I wanted to show Jackson the inventions room--he would be so impressed, but I felt an itchy sense of shame prickling down my spine. It wouldn’t do any harm, would it? Just one last look, that was all. Besides, he had to go home soon and all the slipstones were in my father’s workroom. I gestured him forward, one finger pressed to my lips. We crept around the side of the church, laughing softly with the joy of doing something secret and then scolding each other for making noise. The lock on the cellar doors was old, rusted, and broken, like everything else around my home, so we easily lifted it open together. Grinning, I leaped over the edge with a flourish, like a tight rope walker or a trapeze artist. Jackson followed me a little less surely into the rabbit hole.

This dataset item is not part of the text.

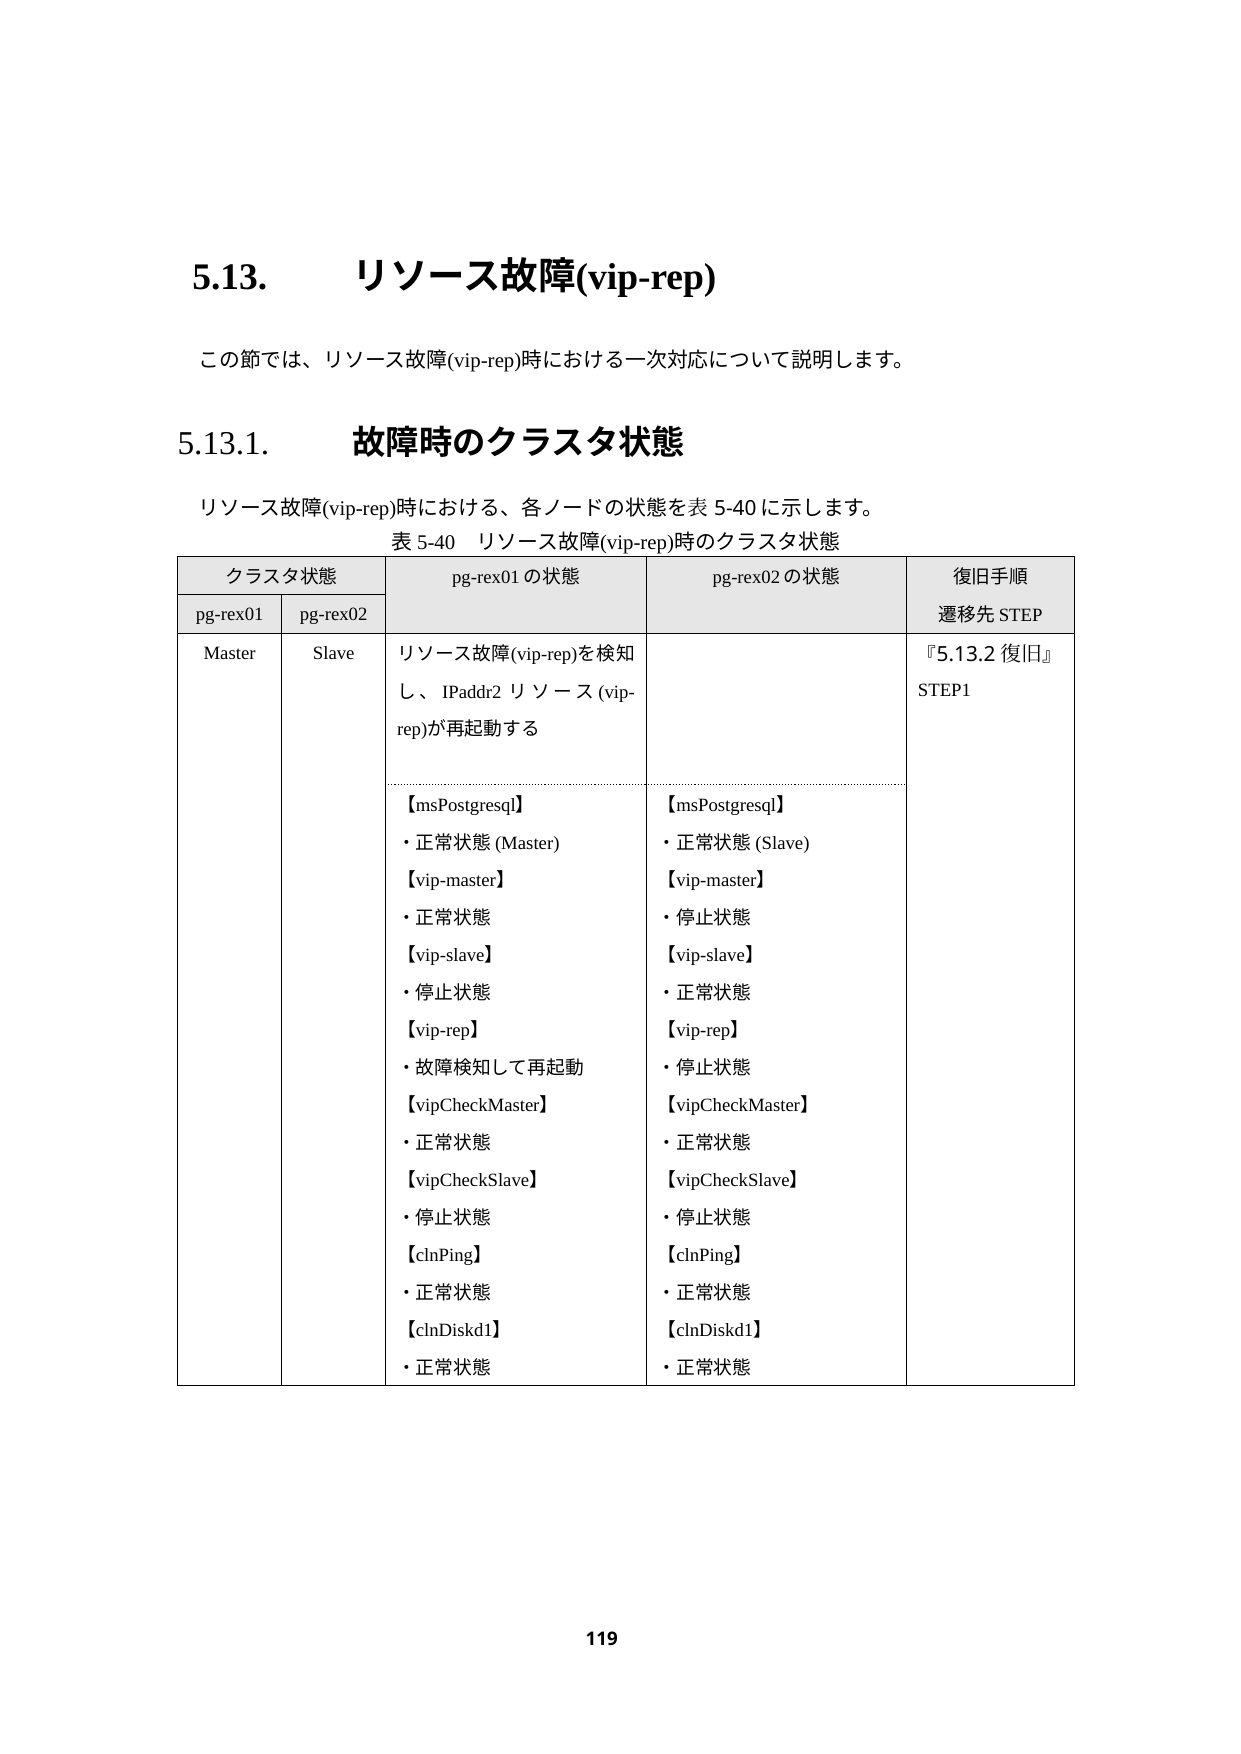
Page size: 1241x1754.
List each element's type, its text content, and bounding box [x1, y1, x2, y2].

subtitle リソース故障(vip-rep) [192, 236, 1063, 311]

We found ourselves in a cavern of bizarre, cobbled creations. My father had left, thank God, so we were the only ones there. Jackson was riveted to the spot in awe. Seeing the room through his eyes, I saw the magic there for the first time in years. How had I forgotten? A bronze mechanical bird that was scribbling away at what a plaque proclaimed to be “the next great novel.” A machine that glowed a toxic, radioactive green. And a well full of shimmering black pebbles that seemed to hum an eerie siren song that was just out of reach. These were wonderful, beautiful things. But frightening, too. Jackson’s hair was drying over his eyes in rain plastered mats and he kept brushing it our of his face.
“Shh,” I whispered. I heard footsteps. Jackson silently picked up an oily, black pebble and I watched as he faded away like a hazy, gray mist.
“Eilis, is that you?” my father called. I thought about answering. Really, I did, but I couldn’t. This was my only chance. I stepped up to the well, bent over, and picked a small, shimmering stone.
“Goodbye, Daddy,” I whispered, as I flipped the stone over in my palm.
When my head stopped swimming, I was standing in a dingy, gray yard behind a one-story tract house with a concrete patio. Jackson stood forlornly beside me.
“Cheer up,” I told him, “You don’t need spells, or stones, or churches to have magic.”
“Then what do you need?” He asked, with a little disbelief.
“I don’t know yet,” I told him, “but I’m going to find out.
For the first time in my life, I had acted not for my father, not for my lost mother, and not to make myself feel less inadequate. I walked forward, glancing over to make sure Jackson was following. I stepped out onto an expanse of pitch-black asphalt, spun around and stared at the sky. The rain had stopped. This soggy, mundane place was paradise, if only because I had chosen it for myself. I wasn’t running away. I was running towards something brighter and better.